For GPM: I really don't know anything, you should get familiar with it yourself.
For graphical emulators: There's not much more to it than I've described.
DECSET 9 / 1000 / 1001 / 1002 / 1003 enable/disable reporting mouse coordinates, these are the "\e [ ? number h/l" (as in high/low) sequences. Similarly, 1006 enables/disables the extension. E.g. echo -ne '\e[?1000h\e[?1006h' enables mouse support with the extension.
Without the extension, you receive \e [ M followed by three bytes, encoding the button, x and y coordinates, respectively. Button is 0 for left, 1 for middle, 2 for right, 3 for release of any button, higher numbers for wheel scroll. All values are offset by 32.
With the extension, you receive \e [ < number ; number ; number M/m, numbers are written with ASCII digits and are no longer offset by 32. For mouse release, the button is no longer 3 but instead the actual button, the trailing character being m rather than M denotes that it's a release event.
There is a termcap/terminfo entry for the legacy \e [ M prefix, but not for the new \e [ < prefix. This one should somehow be added there (problem being that \e [ < is not necessarily a prefix for extended mouse only, it can later be used for something else as well, with a trailing character other than m/M), or maybe it could just be hardcode it into ncurses.

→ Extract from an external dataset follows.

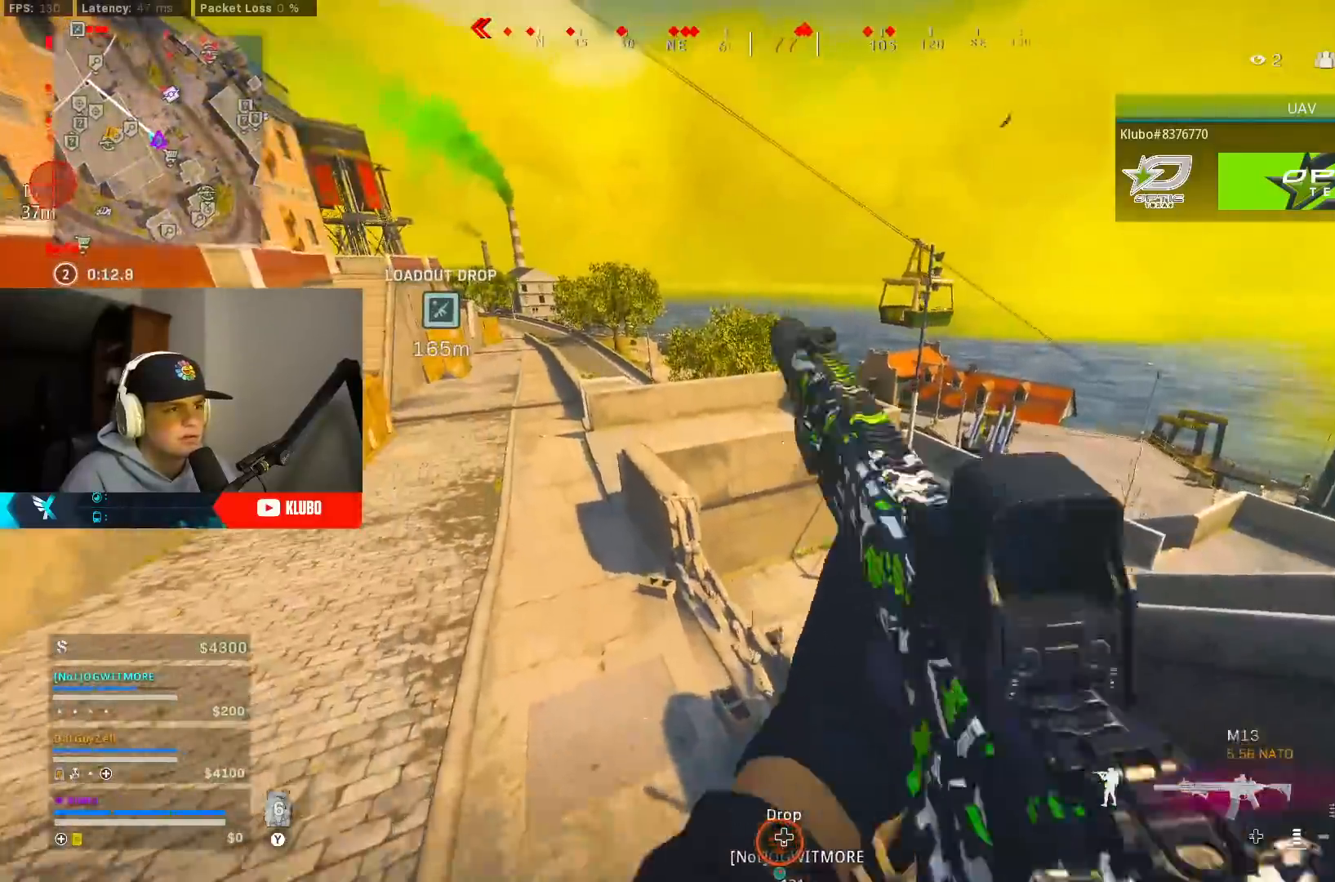
{"buttons": [], "left_stick": "up-left", "right_stick": "center", "events": [[100, "Y", "down"], [167, "A", "down"], [167, "L3", "up"], [167, "Y", "up"], [250, "left_stick", "up"], [333, "A", "up"], [417, "left_stick", "up-left"]]}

You might want to start by examining the patches a few applications received. E.g. here's the one that adds it to midnight commander: http://www.midnight-commander.org/ticket/2956
, it's a bit more complicated because it also removes support for the older extension 1015, and one that adds it to joe: http://sourceforge.net/p/joe-editor/patches/108/
. (If you encounter mouse extensions 1005 or 1015 anywhere, forget about them! Go for the 1006 mode.) Similar patches exist for emacs, vim, links/elinks, w3m, probably a few more, you can probably find them in their bugtracker or version control system.